L’affaire Hajar Raissouni cumule ces deux combats menés par de plus en plus de citoyennes et citoyens marocains pour leurs libertés individuelles. A mesure que ce genre d’affaires éclate, leur mobilisation grandit.

Hajar Raissouni, 28 ans, reporter au quotidien arabophone Akhbar Al-Yaoum, risque jusqu’à deux ans de prison en vertu du code pénal marocain, qui sanctionne les relations sexuelles hors mariage et l’avortement.

La journaliste a été arrêtée en même temps que son fiancé, un universitaire soudanais, le gynécologue qui l’a traitée, un infirmier et une secrétaire. Elle est poursuivie pour «avortement illégal» et «relations sexuelles hors mariage». La justice marocaine a rejeté vendredi sa demande de mise en liberté. Le tribunal n’a pas désavoué la police judiciaire, comme l’a relevé un de ses avocats. Classique au Maroc.

Placée en détention après son arrestation fin août devant un cabinet médical de Rabat, la journaliste assure avoir été soignée pour une hémorragie interne. Elle dénonce depuis son arrestation une «affaire politique». Pour Reporters sans frontières (RSF), elle est «victime de l’acharnement judiciaire contre les journalistes». L’ONG Amnesty International a dénoncé des «accusations forgées de toutes pièces» et Human Rights Watch une «violation flagrante de son droit à la vie privée et à la liberté».

Affaire politique ou pas, des arrestations pour avortement ou relations sexuelles entre deux adultes consentants n’ont de toute façon pas lieu d’être pour de nombreux militants au Maroc.

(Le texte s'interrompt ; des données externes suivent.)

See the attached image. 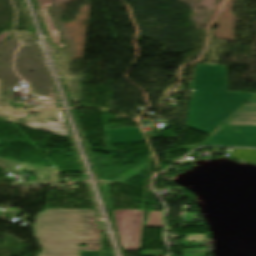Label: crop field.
I'll use <instances>...</instances> for the list:
<instances>
[{
  "mask_svg": "<svg viewBox=\"0 0 256 256\" xmlns=\"http://www.w3.org/2000/svg\"><path fill=\"white\" fill-rule=\"evenodd\" d=\"M81 256H100V252H82Z\"/></svg>",
  "mask_w": 256,
  "mask_h": 256,
  "instance_id": "obj_11",
  "label": "crop field"
},
{
  "mask_svg": "<svg viewBox=\"0 0 256 256\" xmlns=\"http://www.w3.org/2000/svg\"><path fill=\"white\" fill-rule=\"evenodd\" d=\"M115 227L124 250L138 251L142 211L113 210ZM145 227H162L161 212L150 211ZM130 243L132 246L126 247Z\"/></svg>",
  "mask_w": 256,
  "mask_h": 256,
  "instance_id": "obj_3",
  "label": "crop field"
},
{
  "mask_svg": "<svg viewBox=\"0 0 256 256\" xmlns=\"http://www.w3.org/2000/svg\"><path fill=\"white\" fill-rule=\"evenodd\" d=\"M107 145L145 141L139 127L105 131Z\"/></svg>",
  "mask_w": 256,
  "mask_h": 256,
  "instance_id": "obj_5",
  "label": "crop field"
},
{
  "mask_svg": "<svg viewBox=\"0 0 256 256\" xmlns=\"http://www.w3.org/2000/svg\"><path fill=\"white\" fill-rule=\"evenodd\" d=\"M34 236L42 246L39 256H80L81 251H100L103 237L94 210L69 209H46L37 214Z\"/></svg>",
  "mask_w": 256,
  "mask_h": 256,
  "instance_id": "obj_1",
  "label": "crop field"
},
{
  "mask_svg": "<svg viewBox=\"0 0 256 256\" xmlns=\"http://www.w3.org/2000/svg\"><path fill=\"white\" fill-rule=\"evenodd\" d=\"M27 116V111L17 112V111H0V117H13V118H25Z\"/></svg>",
  "mask_w": 256,
  "mask_h": 256,
  "instance_id": "obj_9",
  "label": "crop field"
},
{
  "mask_svg": "<svg viewBox=\"0 0 256 256\" xmlns=\"http://www.w3.org/2000/svg\"><path fill=\"white\" fill-rule=\"evenodd\" d=\"M6 119L14 120V121H22L23 126L39 129L42 131H46V132H50V133H54L62 136H68V130L66 128V125L64 123V120L60 111H58L56 122L47 121L46 123H28V122H24V120L22 119H13V118H6Z\"/></svg>",
  "mask_w": 256,
  "mask_h": 256,
  "instance_id": "obj_6",
  "label": "crop field"
},
{
  "mask_svg": "<svg viewBox=\"0 0 256 256\" xmlns=\"http://www.w3.org/2000/svg\"><path fill=\"white\" fill-rule=\"evenodd\" d=\"M253 95L227 92L226 66L198 64L187 127L211 134Z\"/></svg>",
  "mask_w": 256,
  "mask_h": 256,
  "instance_id": "obj_2",
  "label": "crop field"
},
{
  "mask_svg": "<svg viewBox=\"0 0 256 256\" xmlns=\"http://www.w3.org/2000/svg\"><path fill=\"white\" fill-rule=\"evenodd\" d=\"M233 129L239 130L233 132ZM200 145H219L256 148V126H220Z\"/></svg>",
  "mask_w": 256,
  "mask_h": 256,
  "instance_id": "obj_4",
  "label": "crop field"
},
{
  "mask_svg": "<svg viewBox=\"0 0 256 256\" xmlns=\"http://www.w3.org/2000/svg\"><path fill=\"white\" fill-rule=\"evenodd\" d=\"M51 1L52 0H39V3L41 5L45 20L47 22V25H48V28L50 30V33H51L52 37L54 38L57 46L59 48H63L64 45L62 43H58V41L60 40L59 37H58V31H57L55 25L53 24L52 20L50 19L49 15H48V13L45 9V7H50Z\"/></svg>",
  "mask_w": 256,
  "mask_h": 256,
  "instance_id": "obj_8",
  "label": "crop field"
},
{
  "mask_svg": "<svg viewBox=\"0 0 256 256\" xmlns=\"http://www.w3.org/2000/svg\"><path fill=\"white\" fill-rule=\"evenodd\" d=\"M232 117H235V119H231ZM232 117L225 125H256V100H251Z\"/></svg>",
  "mask_w": 256,
  "mask_h": 256,
  "instance_id": "obj_7",
  "label": "crop field"
},
{
  "mask_svg": "<svg viewBox=\"0 0 256 256\" xmlns=\"http://www.w3.org/2000/svg\"><path fill=\"white\" fill-rule=\"evenodd\" d=\"M101 256H113L110 252H102Z\"/></svg>",
  "mask_w": 256,
  "mask_h": 256,
  "instance_id": "obj_12",
  "label": "crop field"
},
{
  "mask_svg": "<svg viewBox=\"0 0 256 256\" xmlns=\"http://www.w3.org/2000/svg\"><path fill=\"white\" fill-rule=\"evenodd\" d=\"M13 32L4 31L0 34V42H2L4 39H6L8 36H10ZM0 108H12V107H0Z\"/></svg>",
  "mask_w": 256,
  "mask_h": 256,
  "instance_id": "obj_10",
  "label": "crop field"
}]
</instances>
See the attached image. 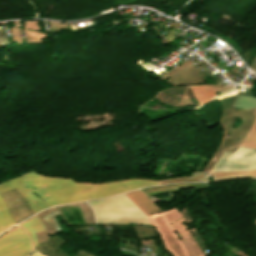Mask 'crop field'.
<instances>
[{"label": "crop field", "mask_w": 256, "mask_h": 256, "mask_svg": "<svg viewBox=\"0 0 256 256\" xmlns=\"http://www.w3.org/2000/svg\"><path fill=\"white\" fill-rule=\"evenodd\" d=\"M31 250L29 237L20 227L0 238V256H24Z\"/></svg>", "instance_id": "412701ff"}, {"label": "crop field", "mask_w": 256, "mask_h": 256, "mask_svg": "<svg viewBox=\"0 0 256 256\" xmlns=\"http://www.w3.org/2000/svg\"><path fill=\"white\" fill-rule=\"evenodd\" d=\"M252 174H256V167L251 168L246 171L215 172V173H212V176H213V178H218V177H230V176H241V175H252ZM253 176H256V175L231 177V178H242V177H253ZM231 178H219V179H231ZM219 179H213V180H219Z\"/></svg>", "instance_id": "3316defc"}, {"label": "crop field", "mask_w": 256, "mask_h": 256, "mask_svg": "<svg viewBox=\"0 0 256 256\" xmlns=\"http://www.w3.org/2000/svg\"><path fill=\"white\" fill-rule=\"evenodd\" d=\"M30 256H44V255L37 251V252H35L34 254H32Z\"/></svg>", "instance_id": "22f410ed"}, {"label": "crop field", "mask_w": 256, "mask_h": 256, "mask_svg": "<svg viewBox=\"0 0 256 256\" xmlns=\"http://www.w3.org/2000/svg\"><path fill=\"white\" fill-rule=\"evenodd\" d=\"M183 181H207V175H205L204 173H192L191 176L161 180L159 181V183L163 184V183L183 182Z\"/></svg>", "instance_id": "28ad6ade"}, {"label": "crop field", "mask_w": 256, "mask_h": 256, "mask_svg": "<svg viewBox=\"0 0 256 256\" xmlns=\"http://www.w3.org/2000/svg\"><path fill=\"white\" fill-rule=\"evenodd\" d=\"M1 195L16 223L33 214L27 202L15 189Z\"/></svg>", "instance_id": "dd49c442"}, {"label": "crop field", "mask_w": 256, "mask_h": 256, "mask_svg": "<svg viewBox=\"0 0 256 256\" xmlns=\"http://www.w3.org/2000/svg\"><path fill=\"white\" fill-rule=\"evenodd\" d=\"M95 211L97 223L152 224V221L124 194L88 202ZM155 226V225H154Z\"/></svg>", "instance_id": "ac0d7876"}, {"label": "crop field", "mask_w": 256, "mask_h": 256, "mask_svg": "<svg viewBox=\"0 0 256 256\" xmlns=\"http://www.w3.org/2000/svg\"><path fill=\"white\" fill-rule=\"evenodd\" d=\"M15 188L26 186L37 192L48 203L57 205L81 200L94 199L106 195L116 194L137 187L158 184L150 180H127L115 183L83 184L70 179L42 177L28 172L20 177L8 181Z\"/></svg>", "instance_id": "8a807250"}, {"label": "crop field", "mask_w": 256, "mask_h": 256, "mask_svg": "<svg viewBox=\"0 0 256 256\" xmlns=\"http://www.w3.org/2000/svg\"><path fill=\"white\" fill-rule=\"evenodd\" d=\"M190 89L199 104L208 102L216 95L211 85L191 86Z\"/></svg>", "instance_id": "d8731c3e"}, {"label": "crop field", "mask_w": 256, "mask_h": 256, "mask_svg": "<svg viewBox=\"0 0 256 256\" xmlns=\"http://www.w3.org/2000/svg\"><path fill=\"white\" fill-rule=\"evenodd\" d=\"M20 225L30 234L33 241V245L34 247H36L37 238L35 232L45 229L41 221L37 217H34Z\"/></svg>", "instance_id": "5a996713"}, {"label": "crop field", "mask_w": 256, "mask_h": 256, "mask_svg": "<svg viewBox=\"0 0 256 256\" xmlns=\"http://www.w3.org/2000/svg\"><path fill=\"white\" fill-rule=\"evenodd\" d=\"M7 43H8V40H7L6 30L5 28H3V30L0 32V45H4Z\"/></svg>", "instance_id": "d1516ede"}, {"label": "crop field", "mask_w": 256, "mask_h": 256, "mask_svg": "<svg viewBox=\"0 0 256 256\" xmlns=\"http://www.w3.org/2000/svg\"><path fill=\"white\" fill-rule=\"evenodd\" d=\"M14 188L11 186L7 181L0 184V193L7 191L9 189ZM28 201L32 211L35 213L40 211L44 208L50 207L51 205L46 204L42 201L41 198L36 197L34 194L31 193L27 188L24 186L16 188ZM15 223L12 217L10 216L1 196H0V231L4 228L10 226L11 224Z\"/></svg>", "instance_id": "f4fd0767"}, {"label": "crop field", "mask_w": 256, "mask_h": 256, "mask_svg": "<svg viewBox=\"0 0 256 256\" xmlns=\"http://www.w3.org/2000/svg\"><path fill=\"white\" fill-rule=\"evenodd\" d=\"M145 214L161 212V210L141 191H133L125 194Z\"/></svg>", "instance_id": "e52e79f7"}, {"label": "crop field", "mask_w": 256, "mask_h": 256, "mask_svg": "<svg viewBox=\"0 0 256 256\" xmlns=\"http://www.w3.org/2000/svg\"><path fill=\"white\" fill-rule=\"evenodd\" d=\"M254 166H256V149L239 147L234 153L223 152L210 172L246 170Z\"/></svg>", "instance_id": "34b2d1b8"}]
</instances>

Comme l’explique la journaliste marocaine Aida Alami dans Loopsider, ces lois liberticides sont par ailleurs utilisées par le pouvoir pour se délester des gens qui le dérangent, dont les journalistes.

En 2018, la justice marocaine a poursuivi 14 503 personnes pour débauche, 3 048 pour adultère, 170 pour homosexualité et 73 pour avortement, selon les chiffres officiels. Le procès de Hajar Raissouni doit reprendre lundi.